- Dataset:
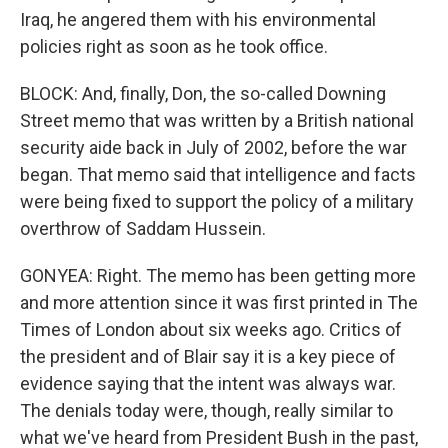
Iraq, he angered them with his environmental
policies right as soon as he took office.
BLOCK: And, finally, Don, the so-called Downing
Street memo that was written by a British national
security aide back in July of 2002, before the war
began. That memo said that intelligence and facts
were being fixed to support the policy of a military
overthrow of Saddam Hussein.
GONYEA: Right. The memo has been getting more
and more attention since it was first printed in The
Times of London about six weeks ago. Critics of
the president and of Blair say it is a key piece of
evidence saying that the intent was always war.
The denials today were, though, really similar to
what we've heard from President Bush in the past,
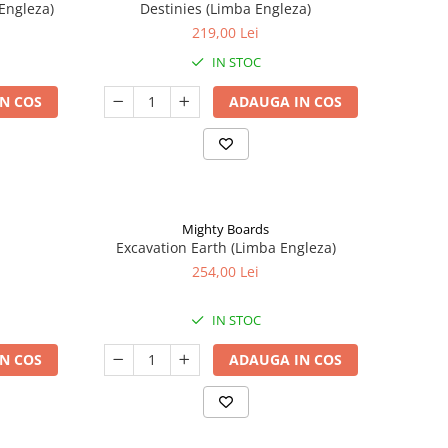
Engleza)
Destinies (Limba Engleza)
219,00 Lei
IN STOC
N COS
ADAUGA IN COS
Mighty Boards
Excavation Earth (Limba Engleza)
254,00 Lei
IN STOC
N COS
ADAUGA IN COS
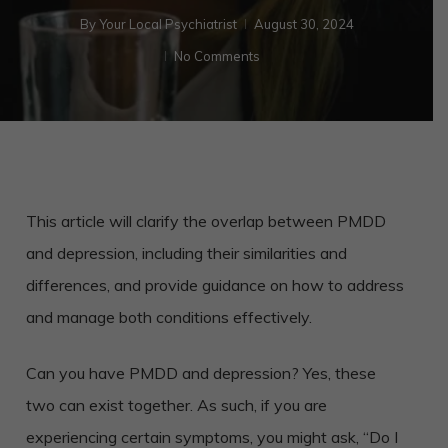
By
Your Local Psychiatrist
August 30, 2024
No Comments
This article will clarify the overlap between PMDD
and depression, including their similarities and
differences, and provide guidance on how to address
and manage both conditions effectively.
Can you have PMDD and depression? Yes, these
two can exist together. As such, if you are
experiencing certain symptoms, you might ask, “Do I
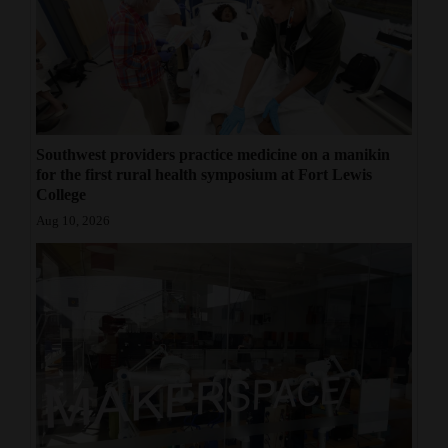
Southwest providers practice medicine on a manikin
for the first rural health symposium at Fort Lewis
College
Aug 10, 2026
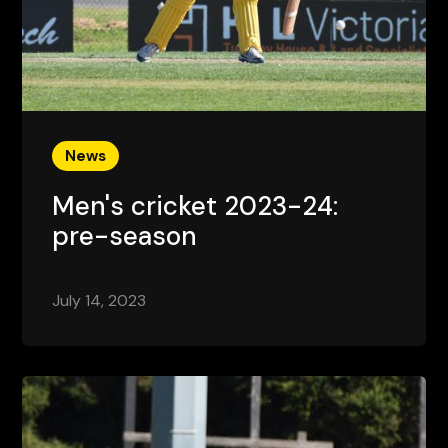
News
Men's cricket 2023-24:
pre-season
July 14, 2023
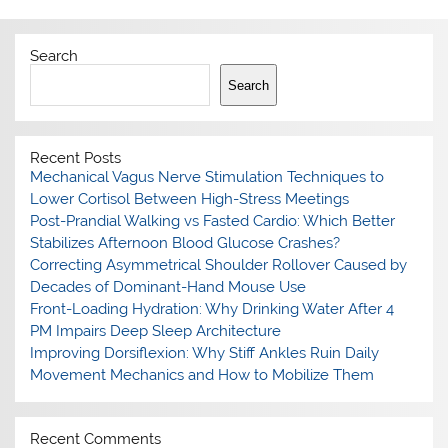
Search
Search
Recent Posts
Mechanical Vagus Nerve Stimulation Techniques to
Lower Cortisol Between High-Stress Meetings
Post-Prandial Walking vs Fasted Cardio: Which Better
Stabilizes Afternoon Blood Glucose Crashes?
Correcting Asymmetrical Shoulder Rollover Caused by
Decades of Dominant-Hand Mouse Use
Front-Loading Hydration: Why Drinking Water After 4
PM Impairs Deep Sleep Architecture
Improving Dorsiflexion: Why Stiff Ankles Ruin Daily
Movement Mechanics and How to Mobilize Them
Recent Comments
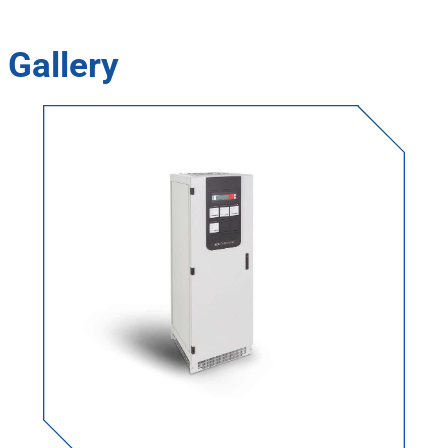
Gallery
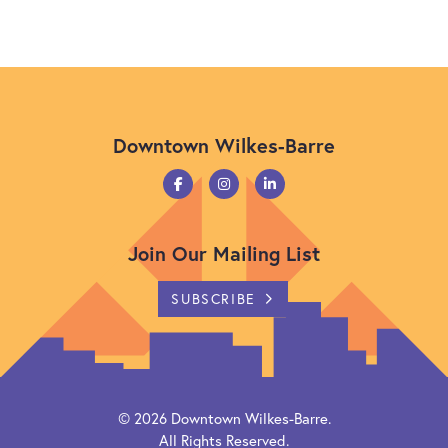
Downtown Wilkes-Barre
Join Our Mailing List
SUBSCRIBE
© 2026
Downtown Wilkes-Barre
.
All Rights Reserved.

* * *

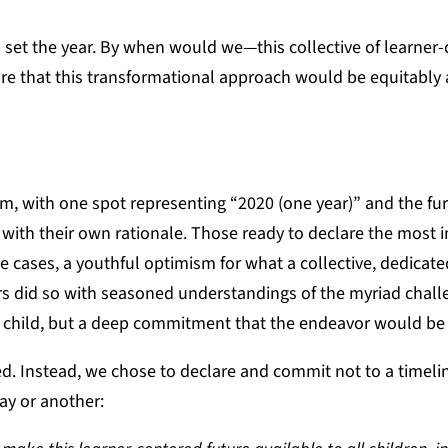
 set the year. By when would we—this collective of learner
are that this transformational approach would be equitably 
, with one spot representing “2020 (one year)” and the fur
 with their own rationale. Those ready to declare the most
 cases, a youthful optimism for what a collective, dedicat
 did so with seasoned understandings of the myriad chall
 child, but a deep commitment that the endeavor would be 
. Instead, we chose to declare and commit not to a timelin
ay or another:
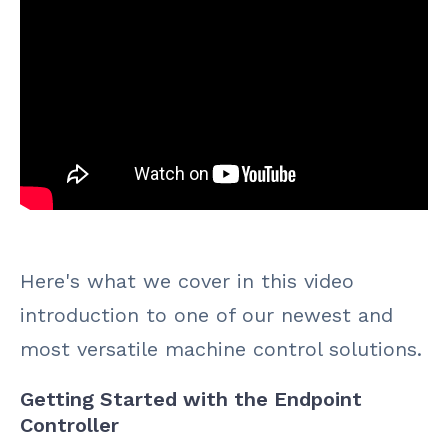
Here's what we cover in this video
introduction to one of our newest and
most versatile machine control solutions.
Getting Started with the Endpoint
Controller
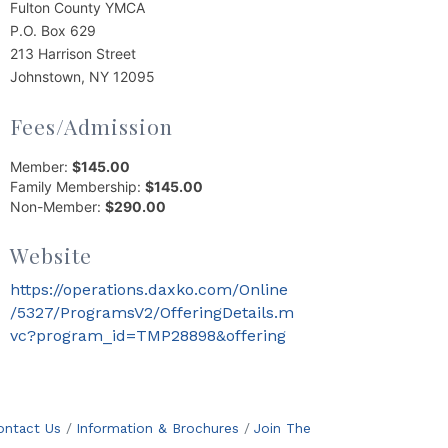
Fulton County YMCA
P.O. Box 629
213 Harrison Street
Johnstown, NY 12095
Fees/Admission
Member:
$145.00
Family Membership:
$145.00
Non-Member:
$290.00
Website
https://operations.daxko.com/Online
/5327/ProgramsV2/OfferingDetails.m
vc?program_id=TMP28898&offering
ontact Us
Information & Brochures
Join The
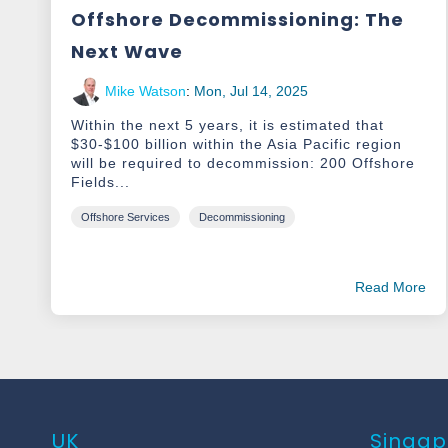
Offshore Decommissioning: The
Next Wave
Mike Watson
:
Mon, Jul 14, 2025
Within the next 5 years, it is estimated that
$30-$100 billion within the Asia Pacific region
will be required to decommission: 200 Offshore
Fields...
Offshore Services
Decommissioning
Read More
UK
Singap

- Work task: Give the exact lines, and only those, from the line containing "Iraq, he angered them with his environmental" through the line containing "evidence saying that" in the entries above.

- Answer box:
Iraq, he angered them with his environmental
policies right as soon as he took office.
BLOCK: And, finally, Don, the so-called Downing
Street memo that was written by a British national
security aide back in July of 2002, before the war
began. That memo said that intelligence and facts
were being fixed to support the policy of a military
overthrow of Saddam Hussein.
GONYEA: Right. The memo has been getting more
and more attention since it was first printed in The
Times of London about six weeks ago. Critics of
the president and of Blair say it is a key piece of
evidence saying that the intent was always war.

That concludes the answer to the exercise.